(Problem to work on): Look for the word "paper" in the entries below, then copy every line that has it.

(Transcribed page contents)
_ _ _
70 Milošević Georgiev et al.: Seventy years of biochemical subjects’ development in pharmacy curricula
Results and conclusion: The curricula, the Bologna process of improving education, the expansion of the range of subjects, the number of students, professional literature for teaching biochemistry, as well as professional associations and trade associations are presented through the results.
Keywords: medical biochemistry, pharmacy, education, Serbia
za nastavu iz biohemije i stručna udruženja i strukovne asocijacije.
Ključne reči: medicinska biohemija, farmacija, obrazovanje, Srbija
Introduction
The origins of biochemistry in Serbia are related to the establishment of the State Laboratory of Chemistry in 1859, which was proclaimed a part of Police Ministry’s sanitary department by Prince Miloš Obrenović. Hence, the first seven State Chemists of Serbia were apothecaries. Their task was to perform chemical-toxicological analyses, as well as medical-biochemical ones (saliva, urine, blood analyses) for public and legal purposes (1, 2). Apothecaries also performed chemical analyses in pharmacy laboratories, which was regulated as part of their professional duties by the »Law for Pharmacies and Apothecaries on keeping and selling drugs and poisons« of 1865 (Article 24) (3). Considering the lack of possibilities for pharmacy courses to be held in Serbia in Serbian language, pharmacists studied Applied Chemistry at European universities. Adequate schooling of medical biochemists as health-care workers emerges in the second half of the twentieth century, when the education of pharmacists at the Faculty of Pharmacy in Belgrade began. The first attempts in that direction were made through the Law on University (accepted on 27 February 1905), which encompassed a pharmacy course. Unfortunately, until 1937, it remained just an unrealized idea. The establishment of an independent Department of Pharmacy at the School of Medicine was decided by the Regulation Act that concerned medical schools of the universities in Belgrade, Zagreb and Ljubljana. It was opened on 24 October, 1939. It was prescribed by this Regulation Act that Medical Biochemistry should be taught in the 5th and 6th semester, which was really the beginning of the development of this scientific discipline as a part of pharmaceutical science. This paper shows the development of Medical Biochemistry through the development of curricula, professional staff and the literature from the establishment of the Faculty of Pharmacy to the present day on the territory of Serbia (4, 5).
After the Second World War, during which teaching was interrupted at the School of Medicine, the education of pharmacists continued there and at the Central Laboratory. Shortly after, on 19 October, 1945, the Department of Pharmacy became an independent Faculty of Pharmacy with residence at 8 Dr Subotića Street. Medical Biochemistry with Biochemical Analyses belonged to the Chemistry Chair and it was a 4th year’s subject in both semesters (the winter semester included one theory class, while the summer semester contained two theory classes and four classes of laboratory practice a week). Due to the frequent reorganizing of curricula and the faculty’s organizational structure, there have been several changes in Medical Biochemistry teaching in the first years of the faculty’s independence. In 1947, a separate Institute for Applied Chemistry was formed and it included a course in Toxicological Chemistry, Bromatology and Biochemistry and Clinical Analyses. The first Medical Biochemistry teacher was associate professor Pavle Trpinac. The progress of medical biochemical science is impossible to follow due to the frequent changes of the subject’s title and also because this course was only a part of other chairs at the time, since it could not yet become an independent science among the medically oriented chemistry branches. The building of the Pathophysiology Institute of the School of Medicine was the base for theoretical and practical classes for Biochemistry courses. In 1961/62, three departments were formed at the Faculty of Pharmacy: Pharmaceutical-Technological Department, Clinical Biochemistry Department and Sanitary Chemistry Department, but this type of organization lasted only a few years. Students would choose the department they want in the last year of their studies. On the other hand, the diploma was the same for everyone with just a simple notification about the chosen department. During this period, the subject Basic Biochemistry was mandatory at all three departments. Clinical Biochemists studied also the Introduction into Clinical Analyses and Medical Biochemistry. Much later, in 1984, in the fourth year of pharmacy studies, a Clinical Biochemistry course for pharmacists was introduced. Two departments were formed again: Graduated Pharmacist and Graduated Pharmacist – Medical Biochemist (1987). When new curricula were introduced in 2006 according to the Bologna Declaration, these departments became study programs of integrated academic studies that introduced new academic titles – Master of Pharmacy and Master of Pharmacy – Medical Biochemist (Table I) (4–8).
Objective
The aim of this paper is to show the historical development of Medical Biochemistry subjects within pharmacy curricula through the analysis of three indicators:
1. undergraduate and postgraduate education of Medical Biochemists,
_ _ _
(Answer box):
The origins of biochemistry in Serbia are related to the establishment of the State Laboratory of Chemistry in 1859, which was proclaimed a part of Police Ministry’s sanitary department by Prince Miloš Obrenović. Hence, the first seven State Chemists of Serbia were apothecaries. Their task was to perform chemical-toxicological analyses, as well as medical-biochemical ones (saliva, urine, blood analyses) for public and legal purposes (1, 2). Apothecaries also performed chemical analyses in pharmacy laboratories, which was regulated as part of their professional duties by the »Law for Pharmacies and Apothecaries on keeping and selling drugs and poisons« of 1865 (Article 24) (3). Considering the lack of possibilities for pharmacy courses to be held in Serbia in Serbian language, pharmacists studied Applied Chemistry at European universities. Adequate schooling of medical biochemists as health-care workers emerges in the second half of the twentieth century, when the education of pharmacists at the Faculty of Pharmacy in Belgrade began. The first attempts in that direction were made through the Law on University (accepted on 27 February 1905), which encompassed a pharmacy course. Unfortunately, until 1937, it remained just an unrealized idea. The establishment of an independent Department of Pharmacy at the School of Medicine was decided by the Regulation Act that concerned medical schools of the universities in Belgrade, Zagreb and Ljubljana. It was opened on 24 October, 1939. It was prescribed by this Regulation Act that Medical Biochemistry should be taught in the 5th and 6th semester, which was really the beginning of the development of this scientific discipline as a part of pharmaceutical science. This paper shows the development of Medical Biochemistry through the development of curricula, professional staff and the literature from the establishment of the Faculty of Pharmacy to the present day on the territory of Serbia (4, 5).
The aim of this paper is to show the historical development of Medical Biochemistry subjects within pharmacy curricula through the analysis of three indicators:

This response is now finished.